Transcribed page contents
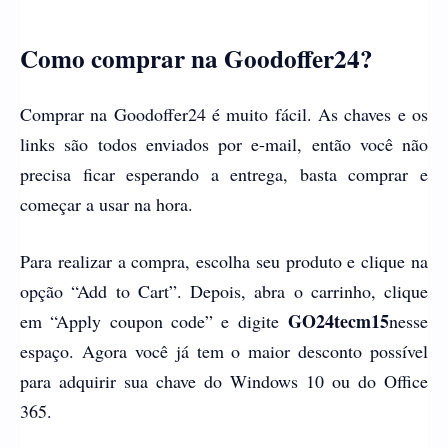
Como comprar na Goodoffer24?
Comprar na Goodoffer24 é muito fácil. As chaves e os
links são todos enviados por e-mail, então você não
precisa ficar esperando a entrega, basta comprar e
começar a usar na hora.
Para realizar a compra, escolha seu produto e clique na
opção “Add to Cart”. Depois, abra o carrinho, clique
GO24tecm15
em “Apply coupon code” e digite
nesse
espaço. Agora você já tem o maior desconto possível
para adquirir sua chave do Windows 10 ou do Office
365.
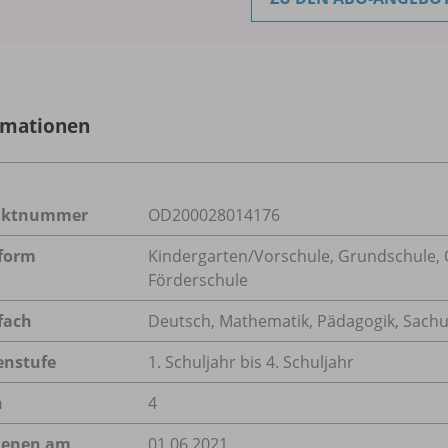
rmationen
uktnummer
OD200028014176
form
Kindergarten/
Vorschule, Grundschule, O
Förderschule
fach
Deutsch
,
Mathematik
,
Pädagogik
,
Sachu
enstufe
1. Schuljahr bis 4. Schuljahr
n
4
ienen am
01.06.2021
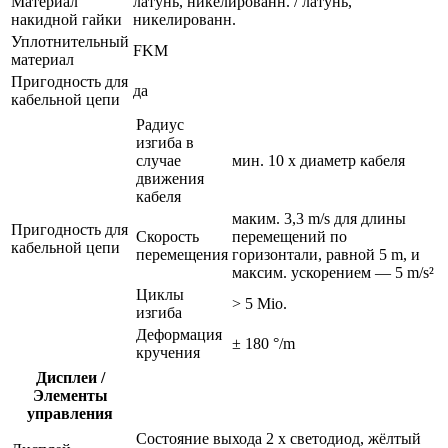
Материал
латунь, никелированн. / латунь,
накидной гайки
никелированн.
Уплотнительный
FKM
материал
Пригодность для
да
кабельной цепи
Радиус
изгиба в
случае
мин. 10 x диаметр кабеля
движения
кабеля
маким. 3,3 m/s для длины
Пригодность для
Скорость
перемещений по
кабельной цепи
перемещения
горизонтали, равной 5 m, и
максим. ускорением — 5 m/s²
Циклы
> 5 Mio.
изгиба
Деформация
± 180 °/m
кручения
Дисплеи /
Элементы
управления
Состояние выхода
2 x светодиод, жёлтый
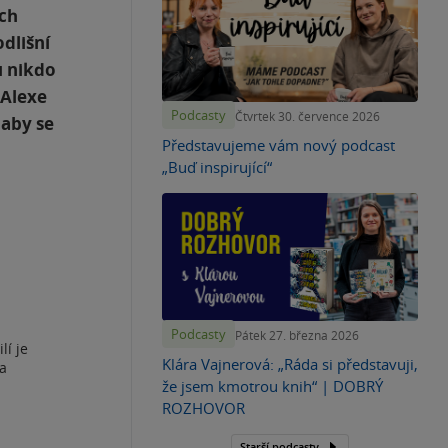
ích
odlišní
u nikdo
 Alexe
Podcasty
Čtvrtek 30. července 2026
 aby se
Představujeme vám nový podcast
„Buď inspirující“
Podcasty
Pátek 27. března 2026
lí je
Klára Vajnerová: „Ráda si představuji,
za
že jsem kmotrou knih“ | DOBRÝ
ROZHOVOR
Starší podcasty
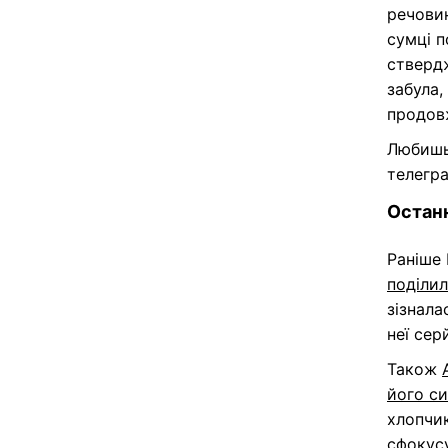
речовин
сумці п
ствердж
забула,
продовж
Любишь
телегр
Останн
Раніше
поділи
зізнала
неї се
Також
його си
хлопчик
сфокусу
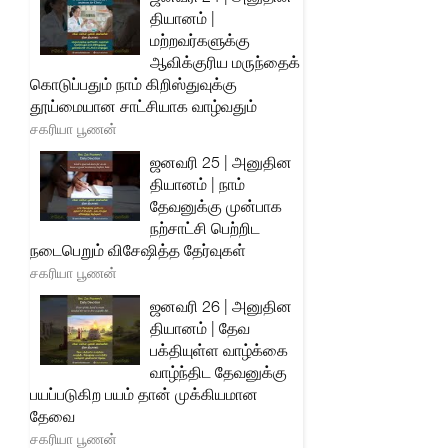
தியானம் |
மற்றவர்களுக்கு
ஆவிக்குரிய மருந்தைக்
கொடுப்பதும் நாம் கிறிஸ்துவுக்கு
தூய்மையான சாட்சியாக வாழ்வதும்
சகரியா பூணன்
ஜனவரி 25 | அனுதின
தியானம் | நாம்
தேவனுக்கு முன்பாக
நற்சாட்சி பெற்றிட
நடைபெறும் விசேஷித்த தேர்வுகள்
சகரியா பூணன்
ஜனவரி 26 | அனுதின
தியானம் | தேவ
பக்தியுள்ள வாழ்க்கை
வாழ்ந்திட தேவனுக்கு
பயப்படுகிற பயம் தான் முக்கியமான
தேவை
சகரியா பூணன்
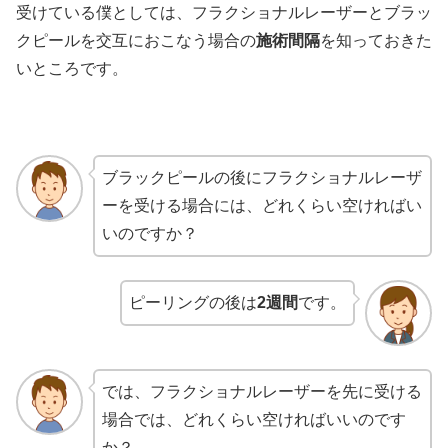
受けている僕としては、フラクショナルレーザーとブラッ
クピールを交互におこなう場合の
施術間隔
を知っておきた
いところです。
ブラックピールの後にフラクショナルレーザ
ーを受ける場合には、どれくらい空ければい
いのですか？
ピーリングの後は
2週間
です。
では、フラクショナルレーザーを先に受ける
場合では、どれくらい空ければいいのです
か？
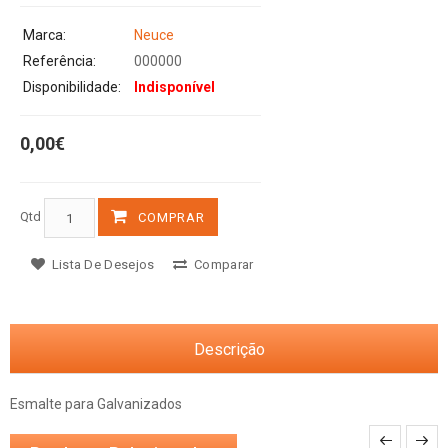
Marca:
Neuce
Referência:
000000
Disponibilidade:
Indisponível
0,00€
Qtd
COMPRAR
Lista De Desejos
Comparar
Descrição
Esmalte para Galvanizados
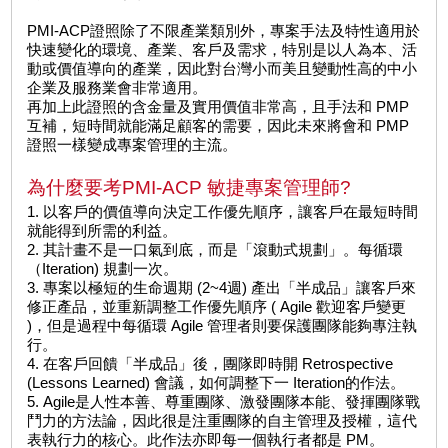
PMI-ACP證照除了不限產業類別外，專案手法及特性適用於
快速變化的環境、產業、客戶及需求，特別是以人為本、活
動或價值導向的產業，因此對台灣小而美且變動性高的中小
企業及服務業會非常適用。
再加上此證照的含金量及實用價值非常高，且手法和 PMP
互補，短時間就能滿足顧客的需要，因此未來將會和 PMP
證照一樣變成專案管理的主流。
為什麼要考PMI-ACP 敏捷專案管理師?
1. 以客戶的價值導向決定工作優先順序，讓客戶在最短時間
就能得到所需的利益。
2. 其計畫不是一口氣到底，而是「滾動式規劃」。每循環
（Iteration) 規劃一次。
3. 專案以極短的生命週期 (2~4週) 產出「半成品」讓客戶來
修正產品，並重新調整工作優先順序 ( Agile 歡迎客戶變更
)，但是過程中每循環 Agile 管理者則要保護團隊能夠專注執
行。
4. 在客戶回饋「半成品」後，團隊即時開 Retrospective
(Lessons Learned) 會議，如何調整下一 Iteration的作法。
5. Agile是人性本善、尊重團隊、激發團隊本能、發揮團隊戰
鬥力的方法論，因此很是注重團隊的自主管理及授權，這代
表執行力的核心。此作法亦即每一個執行者都是 PM。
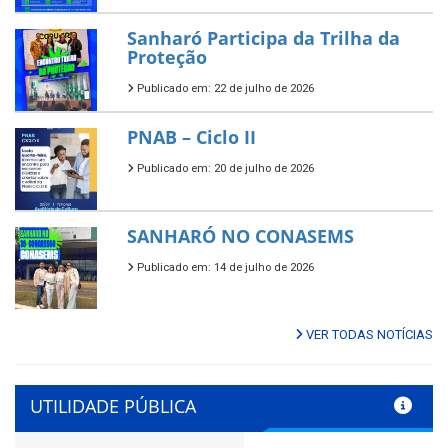
Sanharó Participa da Trilha da
Proteção
Publicado em: 22 de julho de 2026
PNAB – Ciclo II
Publicado em: 20 de julho de 2026
SANHARÓ NO CONASEMS
Publicado em: 14 de julho de 2026
VER TODAS NOTÍCIAS
UTILIDADE PÚBLICA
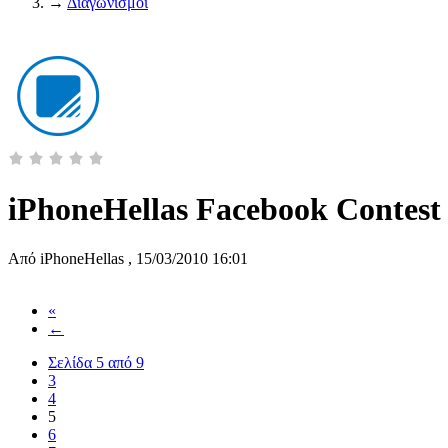
→
Διαγωνισμοί
iPhoneHellas Facebook Contest
Από
iPhoneHellas
,
15/03/2010 16:01
«
←
Σελίδα 5 από 9
3
4
5
6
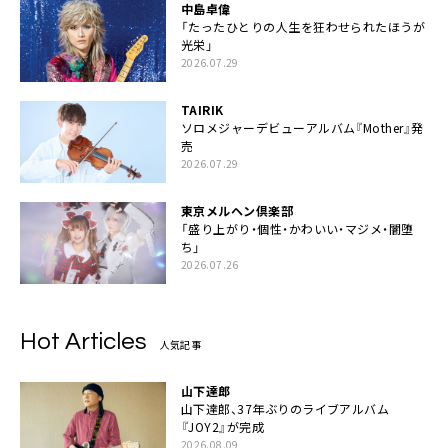
中島卓偉
「たったひとりの人生を狂わせられたほうが
光栄」
2026.07.29
TAIRIK
ソロメジャーデビューアルバム『Mother』発
売
2026.07.29
東京メルヘン倶楽部
「盛り上がり・個性・かわいい・マジメ・闇堕
ち」
2026.07.26
Hot Articles
人気記事
山下達郎
山下達郎、37年ぶりのライブアルバム
『JOY2』が完成
2026.08.09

* What you will do *
Pull out each row above that contains the string "никелированн".

* Final answer *
латунь, никелированн. / латунь,
никелированн.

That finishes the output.